# I can find a need...



## PuFFaH (Aug 21, 2015)

I have been thinking of getting another grinder or two, reason being, I could keep a couple of coffee types ready for action without the need to clean out and fill with the preferences for the day.

Is this being extravagant or stupid?


----------



## anton78 (Oct 12, 2014)

Nothing but good sense. I have my on demand for my regular roast and use the modded k10 for single dosing other stuff. Wouldn't have it any other way.


----------



## coffeechap (Apr 5, 2012)

nothing is too extravagant on here


----------



## PuFFaH (Aug 21, 2015)

Phew, I was beginning to think I was weird enough to have a tail thinking that


----------



## anton78 (Oct 12, 2014)

Well it IS extravagant, but it makes good sense.
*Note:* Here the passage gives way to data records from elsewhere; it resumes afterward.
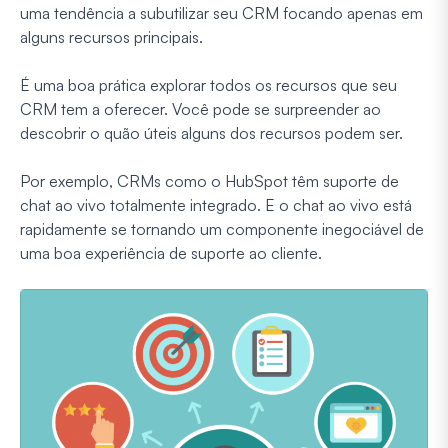
uma tendência a subutilizar seu CRM focando apenas em
alguns recursos principais.
É uma boa prática explorar todos os recursos que seu
CRM tem a oferecer. Você pode se surpreender ao
descobrir o quão úteis alguns dos recursos podem ser.
Por exemplo, CRMs como o HubSpot têm suporte de
chat ao vivo totalmente integrado. E o chat ao vivo está
rapidamente se tornando um componente inegociável de
uma boa experiência de suporte ao cliente.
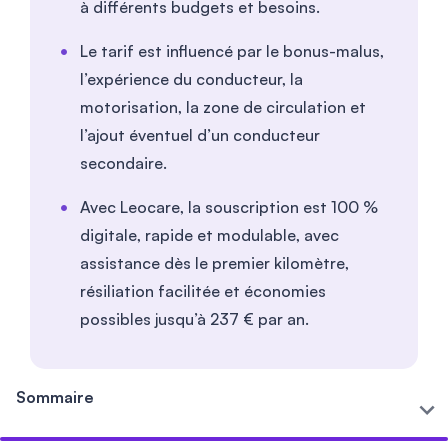
à différents budgets et besoins.
Le tarif est influencé par le bonus-malus,
l’expérience du conducteur, la
motorisation, la zone de circulation et
l’ajout éventuel d’un conducteur
secondaire.
Avec Leocare, la souscription est 100 %
digitale, rapide et modulable, avec
assistance dès le premier kilomètre,
résiliation facilitée et économies
possibles jusqu’à 237 € par an.
Sommaire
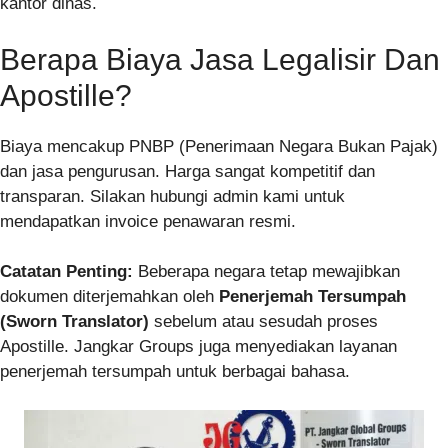
kantor dinas.
Berapa Biaya Jasa Legalisir Dan
Apostille?
Biaya mencakup PNBP (Penerimaan Negara Bukan Pajak)
dan jasa pengurusan. Harga sangat kompetitif dan
transparan. Silakan hubungi admin kami untuk
mendapatkan invoice penawaran resmi.
Catatan Penting:
Beberapa negara tetap mewajibkan
dokumen diterjemahkan oleh
Penerjemah Tersumpah
(Sworn Translator)
sebelum atau sesudah proses
Apostille. Jangkar Groups juga menyediakan layanan
penerjemah tersumpah untuk berbagai bahasa.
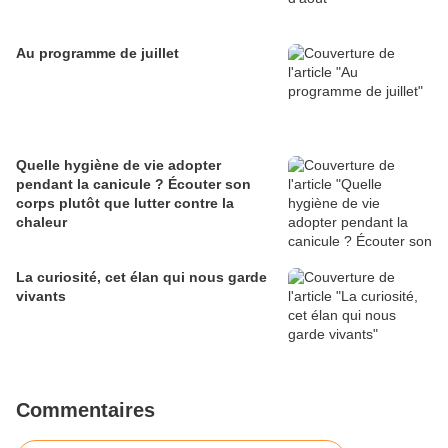
Au programme de juillet
Quelle hygiène de vie adopter
pendant la canicule ? Écouter son
corps plutôt que lutter contre la
chaleur
La curiosité, cet élan qui nous garde
vivants
Commentaires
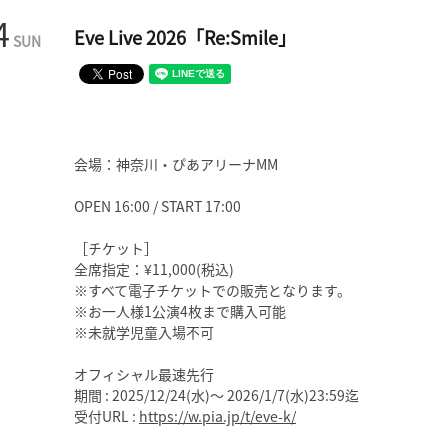
4
Eve Live 2026「Re:Smile」
SUN
会場：神奈川・ぴあアリーナMM
OPEN 16:00 / START 17:00
［チケット］
全席指定：¥11,000(税込)
※すべて電子チケットでの販売となります。
※お一人様1公演4枚まで購入可能
※未就学児童入場不可
オフィシャル最速先行
期間 : 2025/12/24(水)～ 2026/1/7(水)23:59迄
受付URL :
https://w.pia.jp/t/eve-k/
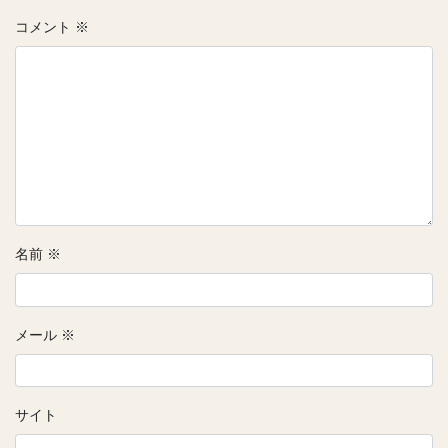
コメント
※
名前
※
メール
※
サイト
I love having a guest espresso at cafe Anton


----------



## 4515 (Jan 30, 2013)

Whats extravagant ?

Buying pre ground beans in preference to instant

Motorised grinder rather than a hand grinder

Thousands of pounds worth of kit sat in a kitchen

Not much on here falls into the extravagant category


----------



## Rhys (Dec 21, 2014)

working dog said:


> Whats extravagant ?
> 
> Buying pre ground beans in preference to instant
> 
> ...


All to push a few ounces of hot water through some dust..


----------



## PuFFaH (Aug 21, 2015)

Looking at it that way......in for a penny


----------